## Contrastive RL
The main algorithm implemented in this repository is Contrastive Reinforcement Learning (CRL), described in [Contrastive Learning as Goal-Conditioned
Reinforcement Learning](https://arxiv.org/pdf/2206.07568). This algorithm learns a critic function without rewards by contrasting states sampled from a future of a given trajectory (positive samples) with states sampled from a random trajectory (negative samples). 
We implemented a number of modifications and improvements to this algorithm. Among those, the most important ones are:

- Choice of the energy function, currently we have: `norm`, `l2`, `dot`, and `cosine` energy functions.
- Choice of the contrastive loss, currently we have: `binary_nce`, `fwd_infonce`, `bwd_infonce`, and `sym_infonce` losses.
- `logsumexp_penalty`- this is a regularizing term applied to contrastive loss which usually improves performance and is mathematically necessary for the `fwd_infonce` loss.

These implementations can be found and modified in `agents/crl/crl.py` file.

## Other baselines
To easily compare CRL to other well-known RL algorithms we have implemented several other baselines including PPO, SAC, and TD3, based on implementations in [Brax](https://github.com/google/brax). For SAC and TD3 it is additionally possible to enable `--use_her` flag to take advantage of the Hindsight Experience Replay buffer, which can improve performance in sparse reward setting. 

An advantage of the goal-conditioned RL setting is that rewards are not assumed. Nonetheless, for methods that can use reward, most environments can provide both sparse and dense rewards, controlled with the `--use_dense_reward` flag.

## Adding new methods and algorithms
The primary purpose of our work is to enable easy and rapid research on self-supervised goal-conditioned reinforcement learning. Thus adding new losses, and energy functions, or changing other aspects of the algorithm can be easily done, by modifying `agents/crl/losses.py` and/or `agents/crl/networks.py`, which are easily readable and accessible.

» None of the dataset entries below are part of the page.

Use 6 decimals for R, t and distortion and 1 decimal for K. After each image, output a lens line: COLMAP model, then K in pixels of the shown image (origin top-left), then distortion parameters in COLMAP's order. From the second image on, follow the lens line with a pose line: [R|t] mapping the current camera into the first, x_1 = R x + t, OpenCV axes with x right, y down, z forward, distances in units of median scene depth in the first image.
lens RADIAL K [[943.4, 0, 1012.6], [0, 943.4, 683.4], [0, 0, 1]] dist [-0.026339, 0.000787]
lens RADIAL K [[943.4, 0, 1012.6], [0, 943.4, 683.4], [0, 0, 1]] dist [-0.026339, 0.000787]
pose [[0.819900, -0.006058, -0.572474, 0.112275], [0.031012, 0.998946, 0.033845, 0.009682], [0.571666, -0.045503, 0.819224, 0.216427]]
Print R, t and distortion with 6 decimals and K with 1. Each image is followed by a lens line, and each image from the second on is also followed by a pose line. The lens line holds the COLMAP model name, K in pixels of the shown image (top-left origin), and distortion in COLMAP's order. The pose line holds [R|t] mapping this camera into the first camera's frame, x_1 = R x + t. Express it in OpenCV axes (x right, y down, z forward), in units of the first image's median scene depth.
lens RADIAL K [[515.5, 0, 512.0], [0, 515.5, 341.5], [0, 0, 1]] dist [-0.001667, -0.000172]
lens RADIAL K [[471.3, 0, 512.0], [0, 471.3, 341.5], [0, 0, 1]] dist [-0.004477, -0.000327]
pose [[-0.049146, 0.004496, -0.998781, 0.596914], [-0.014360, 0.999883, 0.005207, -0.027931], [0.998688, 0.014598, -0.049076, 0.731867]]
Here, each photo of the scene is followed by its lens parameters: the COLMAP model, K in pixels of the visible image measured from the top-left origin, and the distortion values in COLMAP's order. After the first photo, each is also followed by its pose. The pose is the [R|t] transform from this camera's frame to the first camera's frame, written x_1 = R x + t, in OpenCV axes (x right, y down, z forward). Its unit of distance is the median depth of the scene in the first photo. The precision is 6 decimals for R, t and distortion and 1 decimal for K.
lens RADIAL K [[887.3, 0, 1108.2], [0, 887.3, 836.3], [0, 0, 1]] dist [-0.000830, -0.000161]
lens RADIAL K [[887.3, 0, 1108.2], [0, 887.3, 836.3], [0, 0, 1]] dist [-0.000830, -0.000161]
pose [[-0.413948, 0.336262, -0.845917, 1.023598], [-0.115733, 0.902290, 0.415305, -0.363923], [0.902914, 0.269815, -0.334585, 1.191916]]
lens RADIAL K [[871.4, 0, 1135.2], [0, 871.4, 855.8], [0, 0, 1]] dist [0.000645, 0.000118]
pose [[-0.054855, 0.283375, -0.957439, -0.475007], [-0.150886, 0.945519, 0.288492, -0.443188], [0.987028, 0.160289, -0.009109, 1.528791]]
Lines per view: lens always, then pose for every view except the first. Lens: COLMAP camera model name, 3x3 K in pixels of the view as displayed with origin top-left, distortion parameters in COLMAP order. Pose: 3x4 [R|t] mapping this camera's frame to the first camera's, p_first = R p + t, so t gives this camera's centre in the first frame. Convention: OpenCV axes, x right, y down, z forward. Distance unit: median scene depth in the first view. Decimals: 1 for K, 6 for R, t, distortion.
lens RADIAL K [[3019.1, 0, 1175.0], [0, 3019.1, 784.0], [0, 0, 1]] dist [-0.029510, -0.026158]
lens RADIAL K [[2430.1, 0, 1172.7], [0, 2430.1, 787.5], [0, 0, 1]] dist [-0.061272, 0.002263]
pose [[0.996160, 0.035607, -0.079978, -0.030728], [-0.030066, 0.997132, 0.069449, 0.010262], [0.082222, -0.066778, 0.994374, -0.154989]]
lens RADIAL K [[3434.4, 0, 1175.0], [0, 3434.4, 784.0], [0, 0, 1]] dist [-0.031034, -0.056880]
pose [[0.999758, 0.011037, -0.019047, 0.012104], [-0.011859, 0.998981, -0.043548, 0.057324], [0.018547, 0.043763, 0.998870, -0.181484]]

### Adding new contrastive objective
For instance, to register a new contrastive objective ("`your_loss`") for CRL, you need to:
1. Register the new function `your_loss` in the `contrastive_loss_fn` function (`agents/crl/losses.py`):
```python
...
if name == "your_loss":
    critic_loss = ...
...
```
2. Run training with your new contrastive objective:
```shell
python run.py crl --contrastive_loss_fn "your_loss"
```
### Using a custom model architecture.

To integrate a custom model architecture for CRL algorithm, you need to define and register your architecture within the `agents/crl/networks.py` file: 
1. Critic: extend or modify the `MLP` class or create a new model used for contrastive embeddings. 
2. Actor: provide appropriate `make_policy_network` function that defines actor architecture.